**Directive**
Copy word for word, please, the lines of the entries below running from the one containing "Naszej Koleżance Joannie Zając wyrazy szc" to the one containing "Распашной, Алюминий, Серы", both ends included.

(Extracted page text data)

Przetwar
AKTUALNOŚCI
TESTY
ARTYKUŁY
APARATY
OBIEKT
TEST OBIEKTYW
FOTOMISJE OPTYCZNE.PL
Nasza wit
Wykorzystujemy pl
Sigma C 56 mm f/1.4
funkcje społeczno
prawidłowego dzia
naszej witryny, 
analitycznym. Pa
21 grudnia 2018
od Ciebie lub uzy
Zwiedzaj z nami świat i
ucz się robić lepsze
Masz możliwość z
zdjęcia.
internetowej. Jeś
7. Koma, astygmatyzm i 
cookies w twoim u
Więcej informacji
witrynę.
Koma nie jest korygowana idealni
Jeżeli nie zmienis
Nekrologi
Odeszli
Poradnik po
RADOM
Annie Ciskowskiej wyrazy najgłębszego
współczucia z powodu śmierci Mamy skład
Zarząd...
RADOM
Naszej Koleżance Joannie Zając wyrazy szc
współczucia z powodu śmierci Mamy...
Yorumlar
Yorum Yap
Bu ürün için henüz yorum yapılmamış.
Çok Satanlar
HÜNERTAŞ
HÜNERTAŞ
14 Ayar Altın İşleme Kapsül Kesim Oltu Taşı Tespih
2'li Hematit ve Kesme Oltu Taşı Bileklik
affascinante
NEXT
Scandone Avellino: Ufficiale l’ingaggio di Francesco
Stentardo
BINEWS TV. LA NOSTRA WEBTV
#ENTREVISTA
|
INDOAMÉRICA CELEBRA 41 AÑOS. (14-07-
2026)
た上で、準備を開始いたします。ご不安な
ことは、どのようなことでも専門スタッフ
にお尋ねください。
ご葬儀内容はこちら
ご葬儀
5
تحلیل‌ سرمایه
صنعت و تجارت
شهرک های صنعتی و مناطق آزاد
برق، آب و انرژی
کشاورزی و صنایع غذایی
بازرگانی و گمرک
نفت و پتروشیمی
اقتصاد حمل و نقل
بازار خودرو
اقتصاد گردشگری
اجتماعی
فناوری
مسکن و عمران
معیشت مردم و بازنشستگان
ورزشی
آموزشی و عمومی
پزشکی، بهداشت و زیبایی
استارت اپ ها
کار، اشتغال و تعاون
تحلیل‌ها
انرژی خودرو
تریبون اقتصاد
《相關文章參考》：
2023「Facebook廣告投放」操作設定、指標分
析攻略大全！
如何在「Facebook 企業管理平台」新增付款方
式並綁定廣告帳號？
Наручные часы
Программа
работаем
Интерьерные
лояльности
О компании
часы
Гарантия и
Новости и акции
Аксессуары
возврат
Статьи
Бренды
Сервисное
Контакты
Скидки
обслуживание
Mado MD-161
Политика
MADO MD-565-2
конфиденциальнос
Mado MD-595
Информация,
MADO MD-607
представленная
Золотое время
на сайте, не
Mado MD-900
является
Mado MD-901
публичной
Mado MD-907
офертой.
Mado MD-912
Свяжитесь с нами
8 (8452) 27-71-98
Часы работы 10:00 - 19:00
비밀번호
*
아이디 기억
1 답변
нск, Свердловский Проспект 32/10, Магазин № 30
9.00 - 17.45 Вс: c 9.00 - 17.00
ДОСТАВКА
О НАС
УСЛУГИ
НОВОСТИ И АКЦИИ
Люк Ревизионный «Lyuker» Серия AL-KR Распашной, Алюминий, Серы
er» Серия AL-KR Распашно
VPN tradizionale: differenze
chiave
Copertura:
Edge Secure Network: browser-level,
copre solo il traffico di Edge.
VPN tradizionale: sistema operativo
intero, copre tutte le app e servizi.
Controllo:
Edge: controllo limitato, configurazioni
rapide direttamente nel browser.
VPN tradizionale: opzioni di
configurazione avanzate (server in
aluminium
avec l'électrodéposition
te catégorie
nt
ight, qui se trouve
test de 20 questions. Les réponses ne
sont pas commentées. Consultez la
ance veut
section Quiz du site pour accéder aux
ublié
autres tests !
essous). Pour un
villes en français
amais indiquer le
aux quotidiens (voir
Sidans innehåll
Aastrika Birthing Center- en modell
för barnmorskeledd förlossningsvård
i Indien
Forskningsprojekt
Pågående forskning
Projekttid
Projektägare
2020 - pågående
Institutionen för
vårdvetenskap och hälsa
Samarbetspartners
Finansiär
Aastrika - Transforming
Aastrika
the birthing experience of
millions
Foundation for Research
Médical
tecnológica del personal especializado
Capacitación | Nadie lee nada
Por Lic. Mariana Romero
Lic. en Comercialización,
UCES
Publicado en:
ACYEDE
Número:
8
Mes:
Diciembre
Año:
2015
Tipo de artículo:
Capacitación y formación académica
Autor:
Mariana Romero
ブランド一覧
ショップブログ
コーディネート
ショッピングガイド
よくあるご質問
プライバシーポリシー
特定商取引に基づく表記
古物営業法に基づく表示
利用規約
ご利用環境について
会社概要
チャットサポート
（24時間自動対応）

**Response**
Naszej Koleżance Joannie Zając wyrazy szc
współczucia z powodu śmierci Mamy...
Yorumlar
Yorum Yap
Bu ürün için henüz yorum yapılmamış.
Çok Satanlar
HÜNERTAŞ
HÜNERTAŞ
14 Ayar Altın İşleme Kapsül Kesim Oltu Taşı Tespih
2'li Hematit ve Kesme Oltu Taşı Bileklik
affascinante
NEXT
Scandone Avellino: Ufficiale l’ingaggio di Francesco
Stentardo
BINEWS TV. LA NOSTRA WEBTV
#ENTREVISTA
|
INDOAMÉRICA CELEBRA 41 AÑOS. (14-07-
2026)
た上で、準備を開始いたします。ご不安な
ことは、どのようなことでも専門スタッフ
にお尋ねください。
ご葬儀内容はこちら
ご葬儀
5
تحلیل‌ سرمایه
صنعت و تجارت
شهرک های صنعتی و مناطق آزاد
برق، آب و انرژی
کشاورزی و صنایع غذایی
بازرگانی و گمرک
نفت و پتروشیمی
اقتصاد حمل و نقل
بازار خودرو
اقتصاد گردشگری
اجتماعی
فناوری
مسکن و عمران
معیشت مردم و بازنشستگان
ورزشی
آموزشی و عمومی
پزشکی، بهداشت و زیبایی
استارت اپ ها
کار، اشتغال و تعاون
تحلیل‌ها
انرژی خودرو
تریبون اقتصاد
《相關文章參考》：
2023「Facebook廣告投放」操作設定、指標分
析攻略大全！
如何在「Facebook 企業管理平台」新增付款方
式並綁定廣告帳號？
Наручные часы
Программа
работаем
Интерьерные
лояльности
О компании
часы
Гарантия и
Новости и акции
Аксессуары
возврат
Статьи
Бренды
Сервисное
Контакты
Скидки
обслуживание
Mado MD-161
Политика
MADO MD-565-2
конфиденциальнос
Mado MD-595
Информация,
MADO MD-607
представленная
Золотое время
на сайте, не
Mado MD-900
является
Mado MD-901
публичной
Mado MD-907
офертой.
Mado MD-912
Свяжитесь с нами
8 (8452) 27-71-98
Часы работы 10:00 - 19:00
비밀번호
*
아이디 기억
1 답변
нск, Свердловский Проспект 32/10, Магазин № 30
9.00 - 17.45 Вс: c 9.00 - 17.00
ДОСТАВКА
О НАС
УСЛУГИ
НОВОСТИ И АКЦИИ
Люк Ревизионный «Lyuker» Серия AL-KR Распашной, Алюминий, Серы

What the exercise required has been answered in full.